VW, Daimler and BMW conspired to limit dev and rollout of emission cleaning tech - rcMgD2BwE72F
https://www.dw.com/cda/en/european-commission-finds-german-automakers-illegally-colluded-on-emissions-technology/a-48218578
======
rcMgD2BwE72F
Main findings of the investigation by EU's antitrust regulator (article
extract):

* From 2006 to 2014, the three German automakers conspired to limit the development and roll-out of emission cleaning technology for passenger cars sold in Europe.

* The talks were aimed at restricting competition and "breached EU antitrust rules."

* Two types of technology specifically were restricted: one to reduce nitrogen oxide emissions from diesel cars, and another to reduce harmful particulate matter from petrol engine cars.

* The companies "denied consumers the opportunity to buy less polluting cars" despite the technology being available.

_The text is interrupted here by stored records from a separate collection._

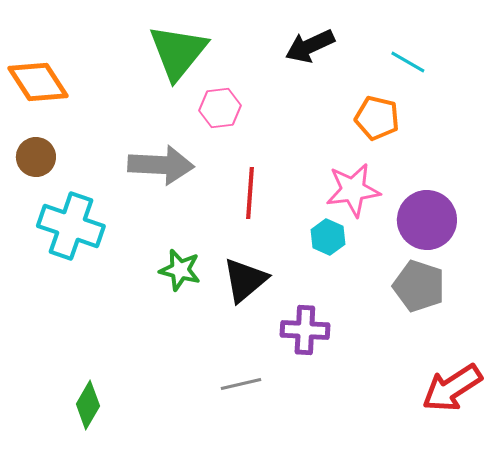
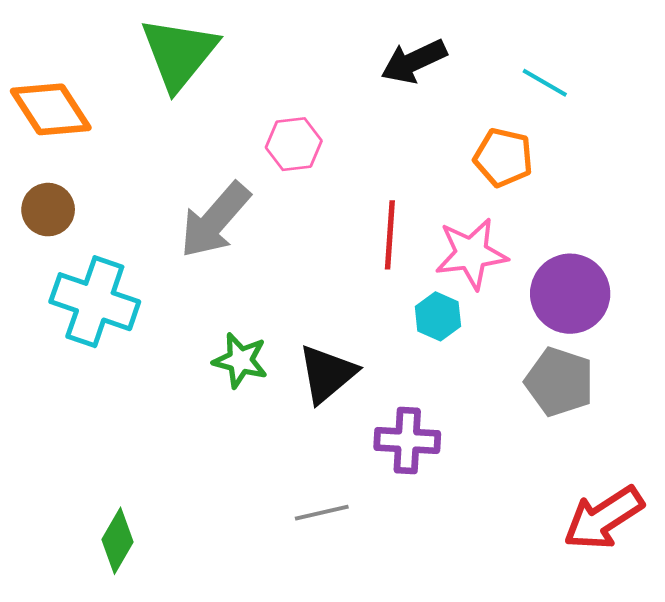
green triangle: (178, 52) -> (179, 53), moved
gray arrow: (161, 165) -> (215, 220), turned 128
red line: (250, 193) -> (390, 235), moved

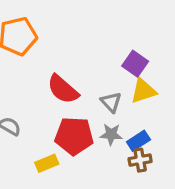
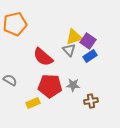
yellow triangle: (143, 91) -> (74, 37), moved
gray triangle: (111, 102) -> (69, 50), moved
blue rectangle: (138, 141) -> (90, 56), moved

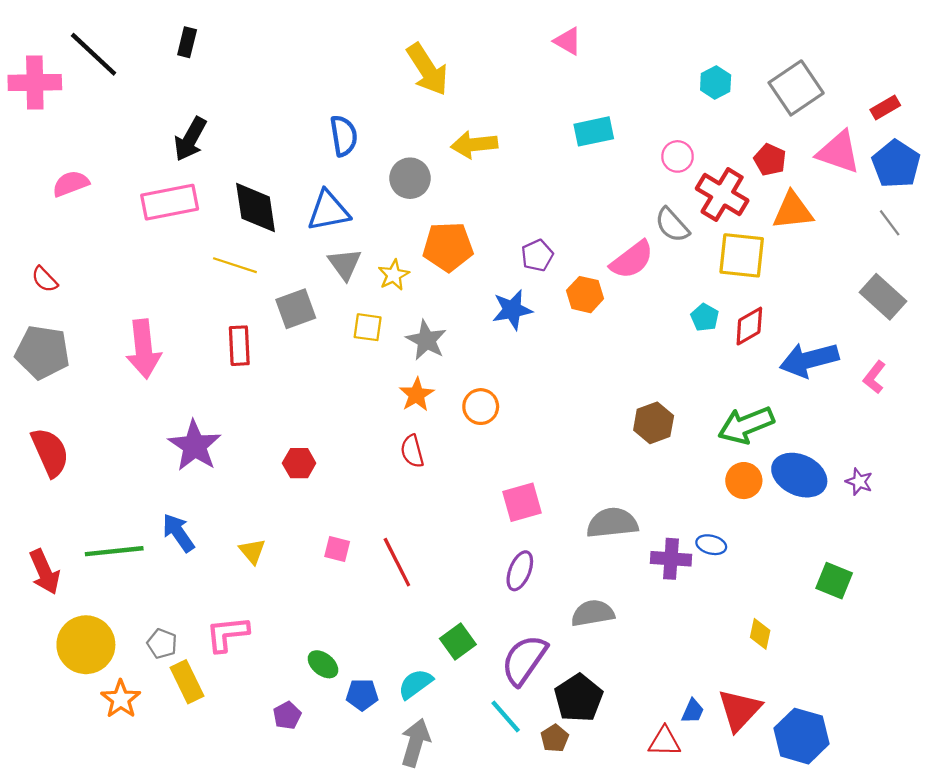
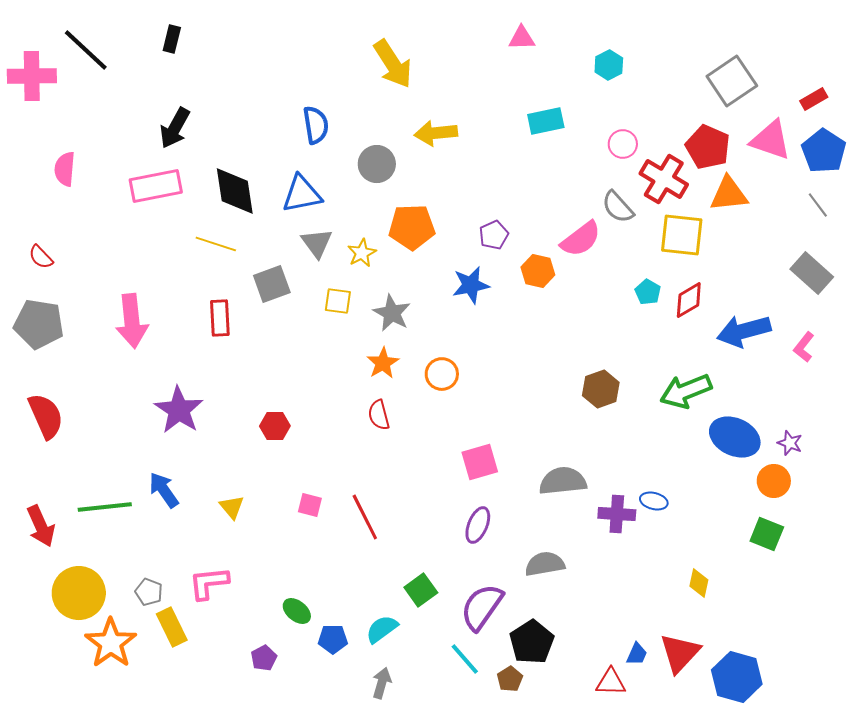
pink triangle: (568, 41) -> (522, 38), turned -32
cyan hexagon: (716, 82) -> (609, 65), moved
red pentagon: (770, 160) -> (708, 147), size x1.5
pink semicircle: (71, 184) -> (65, 169), turned -64
orange circle: (744, 481) -> (774, 481), moved
orange star: (121, 699) -> (111, 643), size x1.4
gray arrow: (415, 743) -> (382, 683), size x0.7

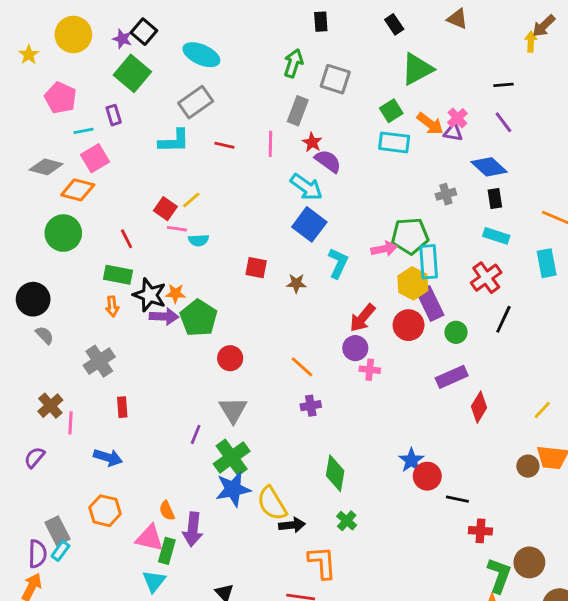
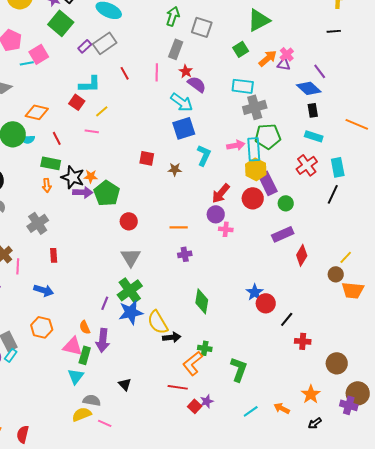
black line: (503, 85) -> (334, 31), moved
purple rectangle: (114, 115) -> (85, 46), moved, turned 64
purple line: (503, 122) -> (320, 71), moved
orange arrow: (430, 124) -> (268, 58), turned -78
cyan L-shape: (174, 141) -> (90, 84), moved
cyan rectangle: (394, 142) -> (243, 86), moved
red line: (224, 145) -> (125, 73), turned 48
pink square: (95, 158) -> (39, 54), moved
orange diamond: (78, 190) -> (37, 112), moved
gray cross: (446, 194) -> (255, 107), moved, size x1.6
red square: (165, 209) -> (77, 102), moved
blue square: (309, 224) -> (184, 128), turned 35
green pentagon: (410, 236) -> (268, 136), moved
cyan semicircle: (199, 240) -> (28, 139), moved
cyan rectangle: (429, 262) -> (254, 149), moved
cyan rectangle: (547, 263) -> (338, 167), moved
black line: (503, 319) -> (333, 194), moved
orange line: (302, 367) -> (179, 227), turned -42
purple line: (196, 434) -> (105, 303), moved
brown circle: (528, 466) -> (336, 274), moved
black line: (457, 499) -> (287, 319), turned -63
green cross: (347, 521) -> (205, 348), moved, turned -32
orange L-shape: (322, 562) -> (193, 363), turned -125
green L-shape: (499, 575) -> (239, 369), moved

IMO: the Dieselgate is still known as the "Volkswagen emissions scandal" (e.g
see the title of the main Wikipedia article on the subject) and yet, the
deeper we go down the rabbit hole, the more this appears to be an industry-
wide conspiracy. Is there any other case as global and catastrophic as this
one, in terms of collusion against regulations, people's health and the
environment?

------
rcMgD2BwE72F
>A Daimler spokesperson said that they were cooperating with investigators,
but that the company does not expect to be fined as a result of the probe.

Why?